Direct ten noorden van het plangebied ligt het nieuwe gemeentehuis van de gemeente Westland. Hiermee heeft dit deel van de oostwand van de Verdilaan een moderne uitstraling gekregen. Aan de westzijde begint het centrumgebied van Naaldwijk. Direct tegenover het plangebied ligt een plein waaraan een supermarkt is gevestigd. De winkelstraten van Naaldwijk en overige functies zijn te voet binnen 5 minuten bereikbaar vanaf het plangebied. Tussen verzorgingstehuis en gemeentehuis ligt een langzaam verkeerroute die van het Verdipark, via een zebrapad en het busstation doorloopt naar de entree van de supermarkt en van daar eigenlijk verder naar het Geesthofje. Tegenover het nieuwe gemeentehuis is op de locatie van het voormalige gemeentehuis recent een parkje aangelegd.
Huidige situatie plangebied (bron: Google maps)
Stadhuis Naaldwijk (bron: Google maps)
Bushaltes Verdilaan (bron: Google maps)
Tijdelijke invulling
Nadat Pijletuinenhof in 2015 definitief werd gesloten heeft zorginstelling Careyn het bedrijf Camelot gevraagd het anti-kraakbeheer rond het voormalige verzorgingshuis te verrichten. Camelot verhuurt het pand aan tijdelijke bewoners op basis van de leegstandswet en zorgt daarmee dat het gebouw en de omgeving leefbaar blijven zolang er geen ontwikkelingen plaatsvinden op het terrein.
De beoogde ontwikkeling betreft de sloop van Pijletuinenhof. Hier zal een nieuw appartementengebouw gerealiseerd worden. Dit zal bestaan uit acht bouwlagen en zal beschikken over groene dakterrassen. Na de vierde bouwlaag krijgt het gebouw een setback, waarop een optopping van nog 4 bouwlagen met een kleiner volume gerealiseerd wordt. Door deze trapsgewijze vindt er een geleidelijke opbouw van de diaconie naar de hoogste punt van het appartementengebouw plaats. Het gebouw sluit met de eerste 4 lagen beter aan op het naastgelegen diaconie-gebouw en versterkt de gewenste wandvorming langs de Verdilaan, mede doordat bij de nieuwbouw de rooilijn van het nieuwe gemeentehuis wordt gevolgd. Tevens geeft de trapsgewijze opbouw de locatie een bijzonder stedenbouwkundig accent. Het appartementengebouw wordt circa 27 meter hoog. Hiermee zorgt het voor een versteviging van het hoogte-accent aan de Verdilaan.

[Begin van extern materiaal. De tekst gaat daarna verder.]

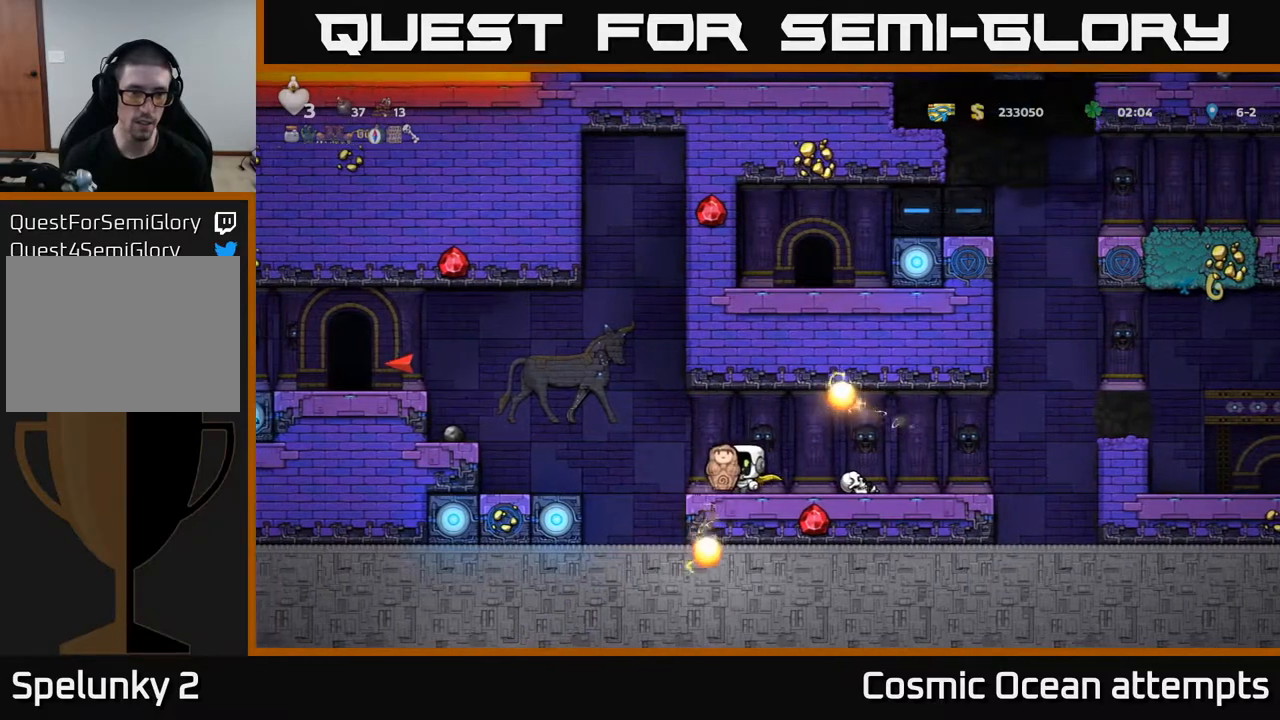
{"buttons": ["A", "DPAD_LEFT"], "right_stick": "center", "events": [[100, "A", "down"]]}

Zoals hierboven vermeldt is het beoogde gebouw uit 8 bouwlagen opgebouwd, waarbij het vanaf de 4e bouwlaag over groene dakterrassen beschikt. Hier worden mogelijk ook bomen of grote planten op gerealiseerd. Dit sluit aan op het innovatieve greenportkarakter van het Westland. De terrassen aan de zuidkant van het gebouw kijken uit op de Naaldwijksevaart. Naast de groene dakterrassen ligt het gebouw aan 3 zijden aan een groen buitenterrein, dat onder meer wordt gevormd uit de groenstructuur van het Verdipark en van de groene verbinding langs de Verdilaan. De trapsgewijze opbouw met groene dakterrassen zal aan de kant van het Verdipark zal het gebouw ook aan die zijde inpassen in de omgeving.
Het gebouw zal bestaan uit maximaal 68 woningen, waarvan 14 sociale huur, 12 bereikbare huur/koop en 42 vrije sector. De grootte van de appartementen varieert van 52 m2 GO voor een sociale huurwoning tot 210 m2 GO voor het grootste vrije sector appartement. Het plan biedt dus ruimte aan verschillende doelgroepen en is levensloopbestendig.
Groenverbindingen Verdilaan 43 (bron: kolpa architecten)
In totaal beschikt de beoogde ontwikkeling over 111 parkeerplaatsen. Deze wordt voor een groot deel opgelost in een halfverdiepte parkeergarage. In de oksel van het L-vormige gebouw is op de garage een 'binnentuin' voorzien. Naast de parkeergarage worden 20 parkeerplaatsen op het maaiveld aan de achterzijde van het gebouw gerealiseerd. Deze zijn bereikbaar vanaf de Ravellaan.
Impressie nieuwbouw (bron: kolpa architecten)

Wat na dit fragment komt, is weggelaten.